What the exercise asks →
Update the items below by replacing each occurrence of "distortion" with "radial distortion", leaving everything else unchanged.

────────────────────

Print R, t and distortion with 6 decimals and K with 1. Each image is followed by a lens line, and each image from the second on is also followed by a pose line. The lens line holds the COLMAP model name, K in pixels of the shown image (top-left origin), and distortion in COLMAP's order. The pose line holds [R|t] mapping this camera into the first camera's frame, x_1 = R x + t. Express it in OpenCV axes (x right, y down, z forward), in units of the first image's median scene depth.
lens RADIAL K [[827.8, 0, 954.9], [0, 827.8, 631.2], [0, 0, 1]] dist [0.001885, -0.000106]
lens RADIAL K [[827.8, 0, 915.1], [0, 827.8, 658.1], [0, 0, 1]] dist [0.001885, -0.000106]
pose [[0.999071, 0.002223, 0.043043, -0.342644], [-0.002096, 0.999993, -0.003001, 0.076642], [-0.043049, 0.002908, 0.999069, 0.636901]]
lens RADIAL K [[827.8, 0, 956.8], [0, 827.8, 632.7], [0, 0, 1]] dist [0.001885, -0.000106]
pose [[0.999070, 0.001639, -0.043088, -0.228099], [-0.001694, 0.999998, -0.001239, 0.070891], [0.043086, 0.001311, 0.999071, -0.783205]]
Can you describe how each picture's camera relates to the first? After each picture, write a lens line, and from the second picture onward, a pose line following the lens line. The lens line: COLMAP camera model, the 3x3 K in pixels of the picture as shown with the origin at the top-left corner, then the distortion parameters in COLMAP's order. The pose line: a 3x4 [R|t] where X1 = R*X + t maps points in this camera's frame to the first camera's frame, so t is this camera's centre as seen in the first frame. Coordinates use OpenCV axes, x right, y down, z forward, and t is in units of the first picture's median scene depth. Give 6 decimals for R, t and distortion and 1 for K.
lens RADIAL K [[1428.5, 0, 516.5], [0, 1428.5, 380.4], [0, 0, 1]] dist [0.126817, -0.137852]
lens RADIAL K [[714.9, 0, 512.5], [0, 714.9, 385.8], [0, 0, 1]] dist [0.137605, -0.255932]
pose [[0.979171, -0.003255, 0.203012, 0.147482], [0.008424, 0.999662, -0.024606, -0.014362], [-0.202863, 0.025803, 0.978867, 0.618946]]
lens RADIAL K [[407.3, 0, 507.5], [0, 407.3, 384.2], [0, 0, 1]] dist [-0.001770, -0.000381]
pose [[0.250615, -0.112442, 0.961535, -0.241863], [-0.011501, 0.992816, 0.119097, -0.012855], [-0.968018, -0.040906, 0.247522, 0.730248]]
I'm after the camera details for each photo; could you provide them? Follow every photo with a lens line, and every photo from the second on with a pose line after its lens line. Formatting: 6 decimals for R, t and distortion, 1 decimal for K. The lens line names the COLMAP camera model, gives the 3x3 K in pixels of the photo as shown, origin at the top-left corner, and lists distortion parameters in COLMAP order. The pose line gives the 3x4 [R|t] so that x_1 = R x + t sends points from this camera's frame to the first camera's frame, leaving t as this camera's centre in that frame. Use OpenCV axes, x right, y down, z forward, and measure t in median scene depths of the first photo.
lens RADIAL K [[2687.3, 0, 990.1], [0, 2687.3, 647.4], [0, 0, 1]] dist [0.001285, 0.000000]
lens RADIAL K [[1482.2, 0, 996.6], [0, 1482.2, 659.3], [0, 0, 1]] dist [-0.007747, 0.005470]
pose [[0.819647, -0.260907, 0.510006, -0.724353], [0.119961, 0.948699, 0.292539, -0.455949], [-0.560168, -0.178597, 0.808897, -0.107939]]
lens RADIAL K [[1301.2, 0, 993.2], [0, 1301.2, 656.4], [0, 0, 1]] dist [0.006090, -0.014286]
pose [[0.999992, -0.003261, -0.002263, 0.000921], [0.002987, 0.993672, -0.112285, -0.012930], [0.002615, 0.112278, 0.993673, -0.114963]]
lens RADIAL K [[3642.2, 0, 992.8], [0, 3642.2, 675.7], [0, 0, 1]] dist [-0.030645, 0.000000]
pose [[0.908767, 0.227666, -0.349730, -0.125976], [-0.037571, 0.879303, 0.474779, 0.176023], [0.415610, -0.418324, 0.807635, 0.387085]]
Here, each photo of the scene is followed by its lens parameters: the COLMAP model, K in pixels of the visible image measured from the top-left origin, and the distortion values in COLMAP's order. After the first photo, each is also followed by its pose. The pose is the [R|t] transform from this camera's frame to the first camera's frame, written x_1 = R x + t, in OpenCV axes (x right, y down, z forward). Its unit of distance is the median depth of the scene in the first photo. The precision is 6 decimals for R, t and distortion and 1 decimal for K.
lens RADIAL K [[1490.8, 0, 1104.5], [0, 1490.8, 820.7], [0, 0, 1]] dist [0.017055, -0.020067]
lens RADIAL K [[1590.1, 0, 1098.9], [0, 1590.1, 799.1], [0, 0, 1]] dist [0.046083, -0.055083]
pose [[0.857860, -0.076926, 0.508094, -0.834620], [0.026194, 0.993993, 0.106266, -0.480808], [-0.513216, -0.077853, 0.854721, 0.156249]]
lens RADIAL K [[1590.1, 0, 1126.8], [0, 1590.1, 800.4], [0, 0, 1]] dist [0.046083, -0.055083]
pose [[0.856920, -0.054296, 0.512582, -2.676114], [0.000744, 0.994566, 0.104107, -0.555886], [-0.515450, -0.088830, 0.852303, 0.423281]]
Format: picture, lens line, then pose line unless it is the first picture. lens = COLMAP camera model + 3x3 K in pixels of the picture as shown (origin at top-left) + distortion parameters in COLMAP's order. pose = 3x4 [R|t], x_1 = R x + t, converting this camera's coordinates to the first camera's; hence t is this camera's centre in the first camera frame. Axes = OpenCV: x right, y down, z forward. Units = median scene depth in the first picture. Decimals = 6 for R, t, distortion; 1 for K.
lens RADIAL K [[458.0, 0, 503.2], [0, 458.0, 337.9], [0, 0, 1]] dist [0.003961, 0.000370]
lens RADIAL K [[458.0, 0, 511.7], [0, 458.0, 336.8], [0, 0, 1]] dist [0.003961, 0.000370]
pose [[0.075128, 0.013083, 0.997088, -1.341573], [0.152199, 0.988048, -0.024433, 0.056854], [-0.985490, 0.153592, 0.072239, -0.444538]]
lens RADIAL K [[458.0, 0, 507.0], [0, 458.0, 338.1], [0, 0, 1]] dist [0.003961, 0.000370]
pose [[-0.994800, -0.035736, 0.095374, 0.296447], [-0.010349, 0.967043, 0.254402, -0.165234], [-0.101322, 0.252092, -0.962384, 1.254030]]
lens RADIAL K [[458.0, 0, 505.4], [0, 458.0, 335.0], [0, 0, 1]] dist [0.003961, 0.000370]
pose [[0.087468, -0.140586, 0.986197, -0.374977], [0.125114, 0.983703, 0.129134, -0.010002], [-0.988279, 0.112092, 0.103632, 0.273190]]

────────────────────

Result of the task →
Print R, t and radial distortion with 6 decimals and K with 1. Each image is followed by a lens line, and each image from the second on is also followed by a pose line. The lens line holds the COLMAP model name, K in pixels of the shown image (top-left origin), and radial distortion in COLMAP's order. The pose line holds [R|t] mapping this camera into the first camera's frame, x_1 = R x + t. Express it in OpenCV axes (x right, y down, z forward), in units of the first image's median scene depth.
lens RADIAL K [[827.8, 0, 954.9], [0, 827.8, 631.2], [0, 0, 1]] dist [0.001885, -0.000106]
lens RADIAL K [[827.8, 0, 915.1], [0, 827.8, 658.1], [0, 0, 1]] dist [0.001885, -0.000106]
pose [[0.999071, 0.002223, 0.043043, -0.342644], [-0.002096, 0.999993, -0.003001, 0.076642], [-0.043049, 0.002908, 0.999069, 0.636901]]
lens RADIAL K [[827.8, 0, 956.8], [0, 827.8, 632.7], [0, 0, 1]] dist [0.001885, -0.000106]
pose [[0.999070, 0.001639, -0.043088, -0.228099], [-0.001694, 0.999998, -0.001239, 0.070891], [0.043086, 0.001311, 0.999071, -0.783205]]
Can you describe how each picture's camera relates to the first? After each picture, write a lens line, and from the second picture onward, a pose line following the lens line. The lens line: COLMAP camera model, the 3x3 K in pixels of the picture as shown with the origin at the top-left corner, then the radial distortion parameters in COLMAP's order. The pose line: a 3x4 [R|t] where X1 = R*X + t maps points in this camera's frame to the first camera's frame, so t is this camera's centre as seen in the first frame. Coordinates use OpenCV axes, x right, y down, z forward, and t is in units of the first picture's median scene depth. Give 6 decimals for R, t and radial distortion and 1 for K.
lens RADIAL K [[1428.5, 0, 516.5], [0, 1428.5, 380.4], [0, 0, 1]] dist [0.126817, -0.137852]
lens RADIAL K [[714.9, 0, 512.5], [0, 714.9, 385.8], [0, 0, 1]] dist [0.137605, -0.255932]
pose [[0.979171, -0.003255, 0.203012, 0.147482], [0.008424, 0.999662, -0.024606, -0.014362], [-0.202863, 0.025803, 0.978867, 0.618946]]
lens RADIAL K [[407.3, 0, 507.5], [0, 407.3, 384.2], [0, 0, 1]] dist [-0.001770, -0.000381]
pose [[0.250615, -0.112442, 0.961535, -0.241863], [-0.011501, 0.992816, 0.119097, -0.012855], [-0.968018, -0.040906, 0.247522, 0.730248]]
I'm after the camera details for each photo; could you provide them? Follow every photo with a lens line, and every photo from the second on with a pose line after its lens line. Formatting: 6 decimals for R, t and radial distortion, 1 decimal for K. The lens line names the COLMAP camera model, gives the 3x3 K in pixels of the photo as shown, origin at the top-left corner, and lists radial distortion parameters in COLMAP order. The pose line gives the 3x4 [R|t] so that x_1 = R x + t sends points from this camera's frame to the first camera's frame, leaving t as this camera's centre in that frame. Use OpenCV axes, x right, y down, z forward, and measure t in median scene depths of the first photo.
lens RADIAL K [[2687.3, 0, 990.1], [0, 2687.3, 647.4], [0, 0, 1]] dist [0.001285, 0.000000]
lens RADIAL K [[1482.2, 0, 996.6], [0, 1482.2, 659.3], [0, 0, 1]] dist [-0.007747, 0.005470]
pose [[0.819647, -0.260907, 0.510006, -0.724353], [0.119961, 0.948699, 0.292539, -0.455949], [-0.560168, -0.178597, 0.808897, -0.107939]]
lens RADIAL K [[1301.2, 0, 993.2], [0, 1301.2, 656.4], [0, 0, 1]] dist [0.006090, -0.014286]
pose [[0.999992, -0.003261, -0.002263, 0.000921], [0.002987, 0.993672, -0.112285, -0.012930], [0.002615, 0.112278, 0.993673, -0.114963]]
lens RADIAL K [[3642.2, 0, 992.8], [0, 3642.2, 675.7], [0, 0, 1]] dist [-0.030645, 0.000000]
pose [[0.908767, 0.227666, -0.349730, -0.125976], [-0.037571, 0.879303, 0.474779, 0.176023], [0.415610, -0.418324, 0.807635, 0.387085]]
Here, each photo of the scene is followed by its lens parameters: the COLMAP model, K in pixels of the visible image measured from the top-left origin, and the radial distortion values in COLMAP's order. After the first photo, each is also followed by its pose. The pose is the [R|t] transform from this camera's frame to the first camera's frame, written x_1 = R x + t, in OpenCV axes (x right, y down, z forward). Its unit of distance is the median depth of the scene in the first photo. The precision is 6 decimals for R, t and radial distortion and 1 decimal for K.
lens RADIAL K [[1490.8, 0, 1104.5], [0, 1490.8, 820.7], [0, 0, 1]] dist [0.017055, -0.020067]
lens RADIAL K [[1590.1, 0, 1098.9], [0, 1590.1, 799.1], [0, 0, 1]] dist [0.046083, -0.055083]
pose [[0.857860, -0.076926, 0.508094, -0.834620], [0.026194, 0.993993, 0.106266, -0.480808], [-0.513216, -0.077853, 0.854721, 0.156249]]
lens RADIAL K [[1590.1, 0, 1126.8], [0, 1590.1, 800.4], [0, 0, 1]] dist [0.046083, -0.055083]
pose [[0.856920, -0.054296, 0.512582, -2.676114], [0.000744, 0.994566, 0.104107, -0.555886], [-0.515450, -0.088830, 0.852303, 0.423281]]
Format: picture, lens line, then pose line unless it is the first picture. lens = COLMAP camera model + 3x3 K in pixels of the picture as shown (origin at top-left) + radial distortion parameters in COLMAP's order. pose = 3x4 [R|t], x_1 = R x + t, converting this camera's coordinates to the first camera's; hence t is this camera's centre in the first camera frame. Axes = OpenCV: x right, y down, z forward. Units = median scene depth in the first picture. Decimals = 6 for R, t, radial distortion; 1 for K.
lens RADIAL K [[458.0, 0, 503.2], [0, 458.0, 337.9], [0, 0, 1]] dist [0.003961, 0.000370]
lens RADIAL K [[458.0, 0, 511.7], [0, 458.0, 336.8], [0, 0, 1]] dist [0.003961, 0.000370]
pose [[0.075128, 0.013083, 0.997088, -1.341573], [0.152199, 0.988048, -0.024433, 0.056854], [-0.985490, 0.153592, 0.072239, -0.444538]]
lens RADIAL K [[458.0, 0, 507.0], [0, 458.0, 338.1], [0, 0, 1]] dist [0.003961, 0.000370]
pose [[-0.994800, -0.035736, 0.095374, 0.296447], [-0.010349, 0.967043, 0.254402, -0.165234], [-0.101322, 0.252092, -0.962384, 1.254030]]
lens RADIAL K [[458.0, 0, 505.4], [0, 458.0, 335.0], [0, 0, 1]] dist [0.003961, 0.000370]
pose [[0.087468, -0.140586, 0.986197, -0.374977], [0.125114, 0.983703, 0.129134, -0.010002], [-0.988279, 0.112092, 0.103632, 0.273190]]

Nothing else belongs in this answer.